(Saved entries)
:::

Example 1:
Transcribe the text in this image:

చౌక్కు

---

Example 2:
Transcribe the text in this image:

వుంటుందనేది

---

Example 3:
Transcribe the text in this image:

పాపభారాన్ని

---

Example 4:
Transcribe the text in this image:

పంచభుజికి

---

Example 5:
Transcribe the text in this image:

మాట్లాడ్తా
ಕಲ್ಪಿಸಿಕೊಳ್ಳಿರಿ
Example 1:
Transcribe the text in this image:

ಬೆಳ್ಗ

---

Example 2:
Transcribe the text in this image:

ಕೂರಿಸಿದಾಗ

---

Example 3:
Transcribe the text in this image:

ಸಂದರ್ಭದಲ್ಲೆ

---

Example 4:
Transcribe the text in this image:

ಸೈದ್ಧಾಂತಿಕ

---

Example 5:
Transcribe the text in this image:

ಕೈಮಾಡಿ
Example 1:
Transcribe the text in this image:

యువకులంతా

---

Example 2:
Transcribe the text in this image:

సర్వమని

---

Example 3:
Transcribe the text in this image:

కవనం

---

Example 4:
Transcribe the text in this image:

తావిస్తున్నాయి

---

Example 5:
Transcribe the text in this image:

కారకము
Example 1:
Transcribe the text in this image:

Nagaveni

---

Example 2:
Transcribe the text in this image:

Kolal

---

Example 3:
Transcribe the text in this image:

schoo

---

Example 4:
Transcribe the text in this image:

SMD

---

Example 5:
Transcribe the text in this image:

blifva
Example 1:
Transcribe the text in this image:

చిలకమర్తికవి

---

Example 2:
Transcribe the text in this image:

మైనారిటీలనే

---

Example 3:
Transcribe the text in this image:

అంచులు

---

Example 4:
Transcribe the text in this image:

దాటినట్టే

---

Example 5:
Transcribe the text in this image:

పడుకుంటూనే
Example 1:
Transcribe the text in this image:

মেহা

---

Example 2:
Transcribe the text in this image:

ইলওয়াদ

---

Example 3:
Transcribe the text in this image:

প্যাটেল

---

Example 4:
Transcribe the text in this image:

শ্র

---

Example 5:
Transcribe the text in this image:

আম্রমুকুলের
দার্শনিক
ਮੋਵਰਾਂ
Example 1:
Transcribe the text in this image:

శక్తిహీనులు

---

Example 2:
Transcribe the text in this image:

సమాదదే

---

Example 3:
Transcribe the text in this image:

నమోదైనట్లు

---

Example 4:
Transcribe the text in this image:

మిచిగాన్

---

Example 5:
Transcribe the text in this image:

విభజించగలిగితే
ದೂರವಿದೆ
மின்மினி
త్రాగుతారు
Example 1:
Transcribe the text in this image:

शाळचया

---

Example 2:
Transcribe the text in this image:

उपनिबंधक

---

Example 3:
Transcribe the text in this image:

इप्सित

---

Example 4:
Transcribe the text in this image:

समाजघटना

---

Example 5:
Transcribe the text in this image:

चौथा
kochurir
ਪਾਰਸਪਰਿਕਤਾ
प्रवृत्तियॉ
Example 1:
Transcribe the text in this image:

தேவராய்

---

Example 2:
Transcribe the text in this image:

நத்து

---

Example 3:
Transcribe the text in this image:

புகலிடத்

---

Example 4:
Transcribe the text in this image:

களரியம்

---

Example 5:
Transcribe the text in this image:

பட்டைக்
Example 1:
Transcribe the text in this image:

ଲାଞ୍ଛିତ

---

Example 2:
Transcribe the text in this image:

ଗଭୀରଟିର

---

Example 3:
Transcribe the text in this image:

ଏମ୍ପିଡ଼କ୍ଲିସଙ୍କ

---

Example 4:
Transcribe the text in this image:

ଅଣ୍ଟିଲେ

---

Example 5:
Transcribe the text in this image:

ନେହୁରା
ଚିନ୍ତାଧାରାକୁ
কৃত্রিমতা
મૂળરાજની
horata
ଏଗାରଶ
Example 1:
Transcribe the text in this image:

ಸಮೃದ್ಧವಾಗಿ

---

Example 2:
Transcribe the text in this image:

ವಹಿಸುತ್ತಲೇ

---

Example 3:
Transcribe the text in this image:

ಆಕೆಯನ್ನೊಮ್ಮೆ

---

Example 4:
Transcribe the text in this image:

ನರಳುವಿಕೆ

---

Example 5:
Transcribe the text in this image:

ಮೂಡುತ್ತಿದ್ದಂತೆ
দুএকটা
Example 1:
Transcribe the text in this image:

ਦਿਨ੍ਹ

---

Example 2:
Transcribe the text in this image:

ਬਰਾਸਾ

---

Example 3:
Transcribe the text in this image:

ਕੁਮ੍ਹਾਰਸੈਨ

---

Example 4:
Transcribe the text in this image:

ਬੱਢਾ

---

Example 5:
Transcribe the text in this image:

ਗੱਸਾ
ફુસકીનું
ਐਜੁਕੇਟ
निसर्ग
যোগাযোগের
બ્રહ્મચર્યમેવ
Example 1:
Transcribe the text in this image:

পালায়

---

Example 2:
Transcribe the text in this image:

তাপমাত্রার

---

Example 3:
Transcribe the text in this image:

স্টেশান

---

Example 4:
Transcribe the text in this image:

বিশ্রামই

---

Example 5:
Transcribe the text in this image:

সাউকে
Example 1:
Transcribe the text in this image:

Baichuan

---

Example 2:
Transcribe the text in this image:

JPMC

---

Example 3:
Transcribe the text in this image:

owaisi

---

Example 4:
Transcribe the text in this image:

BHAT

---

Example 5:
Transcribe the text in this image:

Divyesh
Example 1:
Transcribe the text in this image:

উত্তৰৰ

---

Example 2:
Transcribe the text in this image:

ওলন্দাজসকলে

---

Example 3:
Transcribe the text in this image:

:::

Task directions => Output every entry exactly as it appears.

Solution =>
Example 1:
Transcribe the text in this image:

చౌక్కు

---

Example 2:
Transcribe the text in this image:

వుంటుందనేది

---

Example 3:
Transcribe the text in this image:

పాపభారాన్ని

---

Example 4:
Transcribe the text in this image:

పంచభుజికి

---

Example 5:
Transcribe the text in this image:

మాట్లాడ్తా
ಕಲ್ಪಿಸಿಕೊಳ್ಳಿರಿ
Example 1:
Transcribe the text in this image:

ಬೆಳ್ಗ

---

Example 2:
Transcribe the text in this image:

ಕೂರಿಸಿದಾಗ

---

Example 3:
Transcribe the text in this image:

ಸಂದರ್ಭದಲ್ಲೆ

---

Example 4:
Transcribe the text in this image:

ಸೈದ್ಧಾಂತಿಕ

---

Example 5:
Transcribe the text in this image:

ಕೈಮಾಡಿ
Example 1:
Transcribe the text in this image:

యువకులంతా

---

Example 2:
Transcribe the text in this image:

సర్వమని

---

Example 3:
Transcribe the text in this image:

కవనం

---

Example 4:
Transcribe the text in this image:

తావిస్తున్నాయి

---

Example 5:
Transcribe the text in this image:

కారకము
Example 1:
Transcribe the text in this image:

Nagaveni

---

Example 2:
Transcribe the text in this image:

Kolal

---

Example 3:
Transcribe the text in this image:

schoo

---

Example 4:
Transcribe the text in this image:

SMD

---

Example 5:
Transcribe the text in this image:

blifva
Example 1:
Transcribe the text in this image:

చిలకమర్తికవి

---

Example 2:
Transcribe the text in this image:

మైనారిటీలనే

---

Example 3:
Transcribe the text in this image:

అంచులు

---

Example 4:
Transcribe the text in this image:

దాటినట్టే

---

Example 5:
Transcribe the text in this image:

పడుకుంటూనే
Example 1:
Transcribe the text in this image:

মেহা

---

Example 2:
Transcribe the text in this image:

ইলওয়াদ

---

Example 3:
Transcribe the text in this image:

প্যাটেল

---

Example 4:
Transcribe the text in this image:

শ্র

---

Example 5:
Transcribe the text in this image:

আম্রমুকুলের
দার্শনিক
ਮੋਵਰਾਂ
Example 1:
Transcribe the text in this image:

శక్తిహీనులు

---

Example 2:
Transcribe the text in this image:

సమాదదే

---

Example 3:
Transcribe the text in this image:

నమోదైనట్లు

---

Example 4:
Transcribe the text in this image:

మిచిగాన్

---

Example 5:
Transcribe the text in this image:

విభజించగలిగితే
ದೂರವಿದೆ
மின்மினி
త్రాగుతారు
Example 1:
Transcribe the text in this image:

शाळचया

---

Example 2:
Transcribe the text in this image:

उपनिबंधक

---

Example 3:
Transcribe the text in this image:

इप्सित

---

Example 4:
Transcribe the text in this image:

समाजघटना

---

Example 5:
Transcribe the text in this image:

चौथा
kochurir
ਪਾਰਸਪਰਿਕਤਾ
प्रवृत्तियॉ
Example 1:
Transcribe the text in this image:

தேவராய்

---

Example 2:
Transcribe the text in this image:

நத்து

---

Example 3:
Transcribe the text in this image:

புகலிடத்

---

Example 4:
Transcribe the text in this image:

களரியம்

---

Example 5:
Transcribe the text in this image:

பட்டைக்
Example 1:
Transcribe the text in this image:

ଲାଞ୍ଛିତ

---

Example 2:
Transcribe the text in this image:

ଗଭୀରଟିର

---

Example 3:
Transcribe the text in this image:

ଏମ୍ପିଡ଼କ୍ଲିସଙ୍କ

---

Example 4:
Transcribe the text in this image:

ଅଣ୍ଟିଲେ

---

Example 5:
Transcribe the text in this image:

ନେହୁରା
ଚିନ୍ତାଧାରାକୁ
কৃত্রিমতা
મૂળરાજની
horata
ଏଗାରଶ
Example 1:
Transcribe the text in this image:

ಸಮೃದ್ಧವಾಗಿ

---

Example 2:
Transcribe the text in this image:

ವಹಿಸುತ್ತಲೇ

---

Example 3:
Transcribe the text in this image:

ಆಕೆಯನ್ನೊಮ್ಮೆ

---

Example 4:
Transcribe the text in this image:

ನರಳುವಿಕೆ

---

Example 5:
Transcribe the text in this image:

ಮೂಡುತ್ತಿದ್ದಂತೆ
দুএকটা
Example 1:
Transcribe the text in this image:

ਦਿਨ੍ਹ

---

Example 2:
Transcribe the text in this image:

ਬਰਾਸਾ

---

Example 3:
Transcribe the text in this image:

ਕੁਮ੍ਹਾਰਸੈਨ

---

Example 4:
Transcribe the text in this image:

ਬੱਢਾ

---

Example 5:
Transcribe the text in this image:

ਗੱਸਾ
ફુસકીનું
ਐਜੁਕੇਟ
निसर्ग
যোগাযোগের
બ્રહ્મચર્યમેવ
Example 1:
Transcribe the text in this image:

পালায়

---

Example 2:
Transcribe the text in this image:

তাপমাত্রার

---

Example 3:
Transcribe the text in this image:

স্টেশান

---

Example 4:
Transcribe the text in this image:

বিশ্রামই

---

Example 5:
Transcribe the text in this image:

সাউকে
Example 1:
Transcribe the text in this image:

Baichuan

---

Example 2:
Transcribe the text in this image:

JPMC

---

Example 3:
Transcribe the text in this image:

owaisi

---

Example 4:
Transcribe the text in this image:

BHAT

---

Example 5:
Transcribe the text in this image:

Divyesh
Example 1:
Transcribe the text in this image:

উত্তৰৰ

---

Example 2:
Transcribe the text in this image:

ওলন্দাজসকলে

---

Example 3:
Transcribe the text in this image:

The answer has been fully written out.